Ces derniers les enferment et questionnent sans relâche maman afin de savoir où son compagnon  français se trouve. Une garnison française, peu de temps avant, a fait parvenir un courrier de papa à maman. Ce courrier annonçait son retour imminent de Chine.

Afin que les communistes qui les détiennent ne tombent pas sur cette lettre, maman l’avale.

Maman étant très belle, ses geôliers lui disent : « Jolie comme tu es, abandonne ton français, tu n'auras aucun mal à refaire ta vie avec un jeune viêtnamien ». Fort heureusement, ils furent relâchés peu de temps après.

 

Ils continuent leur route par les montagnes, afin d’éviter toute autre malheureuse rencontre, tentent de se diriger vers une garnison française et, c'est au cours de cette fuite, que Raymond, atteint d'une très forte fièvre et faute de soins, meurt dans las bras de maman, à l’âge de quatre ans.

Elle gardera à jamais cette image en elle.


Papa et maman se retrouvent en Avril 1946.

Papa, revenu en piteux état, apprend la mort de Raymond.

Ces onze mois dans les montagnes et dans la jungle à combattre les japonais ont eu raison de lui.

Ces derniers étant très raffinés pour supplicier les prisonniers, Papa avait toujours sur lui une grenade, afin de lui permettre d'échapper à la torture et, par la même occasion, anéantir quelques ennemis.

 

Papa a une paralysie complète du membre supérieur gauche et de la face gauche.
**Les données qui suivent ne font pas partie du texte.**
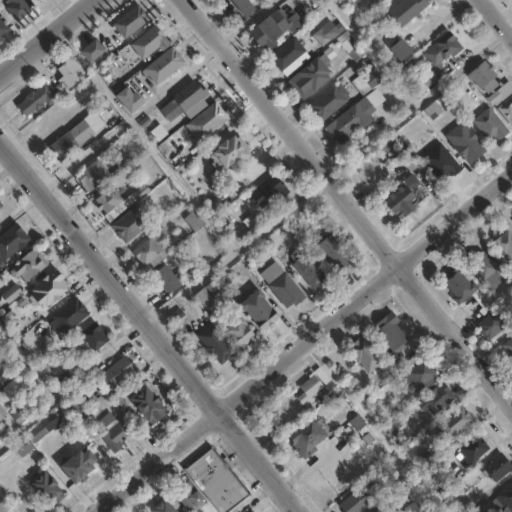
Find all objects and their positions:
building: (40, 0)
building: (377, 0)
building: (376, 1)
building: (316, 5)
building: (240, 6)
building: (242, 7)
building: (14, 8)
building: (15, 8)
building: (404, 10)
building: (405, 10)
road: (496, 19)
building: (130, 20)
building: (128, 21)
road: (246, 22)
building: (2, 27)
building: (1, 28)
building: (273, 28)
building: (273, 28)
building: (323, 32)
building: (326, 32)
road: (43, 34)
building: (148, 42)
building: (149, 42)
building: (349, 46)
building: (398, 49)
building: (399, 49)
building: (441, 49)
building: (442, 49)
building: (91, 50)
building: (89, 51)
building: (285, 53)
building: (288, 55)
building: (294, 64)
building: (162, 65)
building: (161, 66)
building: (406, 70)
building: (67, 75)
building: (309, 76)
building: (483, 76)
building: (483, 76)
building: (309, 77)
building: (367, 79)
building: (424, 82)
building: (48, 90)
building: (128, 98)
building: (34, 100)
building: (126, 100)
building: (328, 100)
building: (502, 100)
building: (327, 101)
building: (184, 102)
building: (503, 102)
building: (435, 107)
building: (194, 109)
building: (353, 117)
building: (353, 117)
road: (131, 120)
building: (205, 121)
building: (489, 125)
building: (488, 126)
building: (77, 133)
building: (77, 133)
building: (464, 141)
building: (464, 143)
building: (231, 151)
building: (172, 154)
building: (226, 154)
building: (101, 172)
building: (92, 175)
building: (366, 177)
building: (364, 179)
building: (266, 192)
building: (267, 192)
building: (116, 201)
building: (398, 201)
building: (400, 201)
building: (115, 202)
road: (347, 202)
building: (0, 204)
building: (193, 220)
building: (192, 221)
building: (128, 224)
building: (128, 224)
building: (12, 240)
building: (10, 241)
building: (504, 245)
building: (504, 246)
building: (151, 249)
building: (151, 250)
building: (330, 252)
building: (330, 253)
building: (28, 265)
building: (27, 266)
building: (484, 266)
building: (307, 269)
building: (486, 269)
building: (309, 270)
building: (167, 278)
building: (164, 279)
building: (281, 284)
building: (457, 285)
building: (281, 286)
building: (48, 288)
building: (467, 288)
building: (45, 290)
building: (10, 294)
building: (204, 296)
building: (203, 297)
building: (258, 309)
building: (255, 311)
building: (66, 316)
building: (67, 316)
building: (489, 325)
building: (491, 325)
road: (148, 327)
building: (391, 332)
building: (239, 333)
building: (389, 333)
building: (238, 334)
building: (94, 335)
building: (92, 338)
road: (299, 339)
building: (213, 344)
building: (213, 344)
building: (507, 347)
building: (508, 347)
building: (363, 354)
building: (363, 355)
building: (116, 373)
building: (416, 379)
building: (315, 387)
building: (434, 400)
building: (145, 403)
building: (1, 413)
building: (453, 423)
building: (43, 427)
building: (110, 433)
building: (304, 436)
building: (21, 447)
building: (472, 450)
building: (496, 466)
building: (75, 468)
building: (208, 483)
building: (44, 488)
building: (505, 498)
building: (355, 500)
building: (415, 503)
building: (163, 505)
building: (385, 507)
building: (250, 511)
Diagnostic : « Néphrose lipoïde ». Il séjourne pendant deux mois à l'hôpital Lannessan à Hanoï.

De nombreuses années après, il en garde encore des séquelles : usage du membre supérieur gauche mal aisé, obéissance avec un temps de retard aux commandements du cerveau, écriture déformée, absence de mémoire, névralgies fréquentes et tenaces, réflexes ralentis.

 

L'armée manifeste une grande reconnaissance à son égard : médaille militaire, médailles coloniales, croix de guerre, médaille commémorative française de la guerre 39/45.

Ainsi qu'une autre citation O.G N° 6 du 15 Mai 1945 : « Au cours d'un engagement, a fait preuve de calme et de sang froid, en maintenant son groupe à son poste de combat sous un feu violent, protégeant ainsi le décrochage de son unité ».

 

En août 1945, des troupes chinoises entrent au Tonkin. Une Fondation officielle de la République Démocratique du Vietnam est créée.

En septembre 1945, l'agitation sociale se généralise. Les français de Saïgon chassent les forces du Vietminh.

En mars 1946, la France reconnaît la République du Vietnam comme un état libre, doté d'un gouvernement, d'un parlement et d'une armée, mais rattachée à la Fédération indochinoise et à l'Union Française.


Lorsque Jeanne et moi sommes allées, en Avril 2008, à Hagiang, nous avons demandé à Di Danh où se trouvait l'endroit où a été enterré notre frère. Elle nous a répondu que plus rien ne subsistait de cette époque.

En fait, de notre frère Raymond, nous n'avons aucune trace. Il ne figurait même pas dans le livret de famille. Sa mort est survenue avant le mariage de papa et maman.

C'est en recherchant dans les papiers de papa, après sa mort, le 15 septembre 1986, que j'ai obtenu une grande partie de ces informations. Cette fouille a été nécessaire pour constituer le dossier pour la demande de pension de réversion de maman.

J’ai également retrouvé un petit carnet sur lequel papa avait écrit « Il semble que je ne retrouverai plus la facilité de travail qui était mienne avant cette maladie qui paraît avoir laissé des séquelles profondes et incurables ».

Il a dû écrire ces propos lorsque qu’il avait été paralysé partiellement.

J'ai également retrouvé une demande de Légion d’Honneur vierge.

Je pense qu'il avait l'intention de faire cette démarche mais que la cécité l'en a empêché.